(Items drawn from a data source)
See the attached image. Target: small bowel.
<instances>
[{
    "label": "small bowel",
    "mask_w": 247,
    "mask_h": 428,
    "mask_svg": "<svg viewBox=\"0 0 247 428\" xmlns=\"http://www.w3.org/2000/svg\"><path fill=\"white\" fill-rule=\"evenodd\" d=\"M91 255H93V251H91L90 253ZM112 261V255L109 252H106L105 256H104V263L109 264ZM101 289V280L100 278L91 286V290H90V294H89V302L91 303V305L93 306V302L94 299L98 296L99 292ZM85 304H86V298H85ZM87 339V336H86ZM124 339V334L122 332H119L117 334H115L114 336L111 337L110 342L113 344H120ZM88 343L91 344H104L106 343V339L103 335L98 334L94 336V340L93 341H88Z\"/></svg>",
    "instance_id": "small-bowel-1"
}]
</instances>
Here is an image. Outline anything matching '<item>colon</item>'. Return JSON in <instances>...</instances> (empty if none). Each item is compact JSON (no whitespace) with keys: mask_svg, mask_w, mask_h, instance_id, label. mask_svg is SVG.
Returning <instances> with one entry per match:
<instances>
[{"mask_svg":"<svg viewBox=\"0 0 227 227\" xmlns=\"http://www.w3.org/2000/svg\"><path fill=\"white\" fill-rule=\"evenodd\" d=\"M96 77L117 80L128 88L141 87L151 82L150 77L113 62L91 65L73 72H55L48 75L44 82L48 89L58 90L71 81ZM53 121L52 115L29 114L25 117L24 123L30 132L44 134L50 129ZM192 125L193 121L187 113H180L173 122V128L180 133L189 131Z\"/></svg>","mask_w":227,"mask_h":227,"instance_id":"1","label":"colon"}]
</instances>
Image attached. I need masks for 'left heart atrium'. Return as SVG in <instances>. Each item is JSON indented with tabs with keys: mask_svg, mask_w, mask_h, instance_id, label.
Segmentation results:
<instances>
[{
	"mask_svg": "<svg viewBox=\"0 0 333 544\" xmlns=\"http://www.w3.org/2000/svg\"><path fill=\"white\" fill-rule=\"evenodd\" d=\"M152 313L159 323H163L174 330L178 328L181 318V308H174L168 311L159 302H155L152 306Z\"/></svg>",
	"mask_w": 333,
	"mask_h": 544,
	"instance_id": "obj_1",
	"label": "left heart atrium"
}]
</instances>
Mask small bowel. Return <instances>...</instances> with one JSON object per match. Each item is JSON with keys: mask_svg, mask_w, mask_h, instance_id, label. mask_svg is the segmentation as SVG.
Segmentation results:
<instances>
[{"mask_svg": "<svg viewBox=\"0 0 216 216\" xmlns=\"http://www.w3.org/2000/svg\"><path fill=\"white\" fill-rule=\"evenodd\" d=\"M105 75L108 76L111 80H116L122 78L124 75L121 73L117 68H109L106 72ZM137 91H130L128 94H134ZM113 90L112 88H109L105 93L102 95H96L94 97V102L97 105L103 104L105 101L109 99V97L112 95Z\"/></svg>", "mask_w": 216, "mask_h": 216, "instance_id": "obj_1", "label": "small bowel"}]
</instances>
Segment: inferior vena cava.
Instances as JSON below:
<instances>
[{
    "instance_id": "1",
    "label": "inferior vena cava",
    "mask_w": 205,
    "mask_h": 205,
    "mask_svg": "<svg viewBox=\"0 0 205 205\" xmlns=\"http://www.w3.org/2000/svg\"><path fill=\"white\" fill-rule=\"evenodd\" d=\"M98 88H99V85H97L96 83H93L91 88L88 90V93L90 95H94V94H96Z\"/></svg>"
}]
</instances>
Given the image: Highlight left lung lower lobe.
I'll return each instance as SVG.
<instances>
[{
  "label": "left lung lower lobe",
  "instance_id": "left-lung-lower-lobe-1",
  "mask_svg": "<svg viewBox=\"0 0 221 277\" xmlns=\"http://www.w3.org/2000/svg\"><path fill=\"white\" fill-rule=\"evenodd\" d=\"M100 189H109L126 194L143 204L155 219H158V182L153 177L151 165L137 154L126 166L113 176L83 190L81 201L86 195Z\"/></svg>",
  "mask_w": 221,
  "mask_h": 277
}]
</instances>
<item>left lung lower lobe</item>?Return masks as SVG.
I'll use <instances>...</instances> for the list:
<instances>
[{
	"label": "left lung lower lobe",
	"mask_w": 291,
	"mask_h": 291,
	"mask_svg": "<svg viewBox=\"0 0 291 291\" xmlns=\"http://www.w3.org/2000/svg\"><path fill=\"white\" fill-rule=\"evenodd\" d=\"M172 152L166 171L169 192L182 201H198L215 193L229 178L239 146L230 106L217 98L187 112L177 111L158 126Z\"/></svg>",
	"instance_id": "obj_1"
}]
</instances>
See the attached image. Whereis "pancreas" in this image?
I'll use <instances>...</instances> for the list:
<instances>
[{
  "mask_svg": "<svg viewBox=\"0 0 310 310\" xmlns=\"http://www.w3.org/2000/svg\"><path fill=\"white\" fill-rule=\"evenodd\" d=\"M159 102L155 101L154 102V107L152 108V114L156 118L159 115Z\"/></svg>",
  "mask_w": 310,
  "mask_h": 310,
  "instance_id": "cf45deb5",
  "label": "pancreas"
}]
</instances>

**TASK BRIEF:**
Pick out each line of the rows above that contains the string "pancreas". Copy every such line in full.

**FINISHED TASK:**
See the attached image. Whereis "pancreas" in this image?
  "label": "pancreas"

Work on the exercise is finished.